Con sentenza del 14 gennaio 2008, n. 627, questa Corte a sezioni unite ha infatti enunciato il seguente principio di diritto: “la produzione dell’avviso di ricevimento del piego raccomandato contenente la copia del ricorso per Cassazione spedita per la notificazione a mezzo del servizio postale ai sensi dell’art. 149 cod. proc. civ., o della raccomandata con la quale l’ufficiale giudiziario da notizia al destinatario dell’avvenuto compimento delle formalità di cui all’art. 140 cod. proc. civ., è richiesta dalla legge esclusivamente in funzione della prova dell’avvenuto perfezionamento del procedimento notificatorio e, dunque, dell’avvenuta instaurazione del contraddittorio.
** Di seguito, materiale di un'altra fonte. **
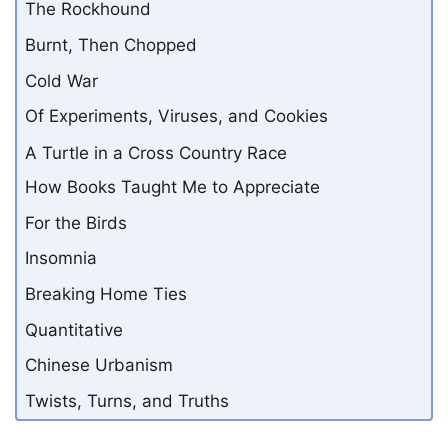
The Rockhound
Burnt, Then Chopped
Cold War
Of Experiments, Viruses, and Cookies
A Turtle in a Cross Country Race
How Books Taught Me to Appreciate
For the Birds
Insomnia
Breaking Home Ties
Quantitative
Chinese Urbanism
Twists, Turns, and Truths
Ne consegue che l’avviso non allegato al ricorso e non depositato successivamente può essere prodotto fino all’udienza di discussione di cui all’art. 379 cod. proc. civ., ma prima che abbia inizio la relazione prevista dal comma 1 della citata disposizione, ovvero fino all’adunanza della corte in Camera di consiglio di cui all’art. 380 bis cod. proc. civ., anche se non notificato mediante elenco alle altre parti ai sensi dell’art. 372 cod. proc. civ., comma 2. In caso, però, di mancata produzione dell’avviso di ricevimento, ed in assenza di attività difensiva da parte dell’intimato, il ricorso per Cassazione è inammissibile, non essendo consentita la concessione di un termine per il deposito e non ricorrendo i presupposti per la rinnovazione della notificazione ai sensi dell’art. 291 cod. proc. civ.; tuttavia, il difensore del ricorrente presente in udienza o all’adunanza della corte in Camera di consiglio può domandare di essere rimesso in termini, ai sensi dell’art. 184 bis cod. proc. civ., per il deposito dell’avviso che affermi di non aver ricevuto, offrendo la prova documentale di essersi tempestivamente attivato nel richiedere all’amministrazione postale un duplicato dell’avviso stesso, secondo quanto previsto dalla L. n. 890 del 1982, art. 6, comma 1”.

Il ricorso va pertanto dichiarato inammissibile.

Nulla si dispone in ordine alle spese, in considerazione dei mancato svolgimento di attività da parte dell’intimato.

P.Q.M.

La Corte dichiara inammissibile il ricorso.

Così deciso in Roma, il 2 dicembre 2009.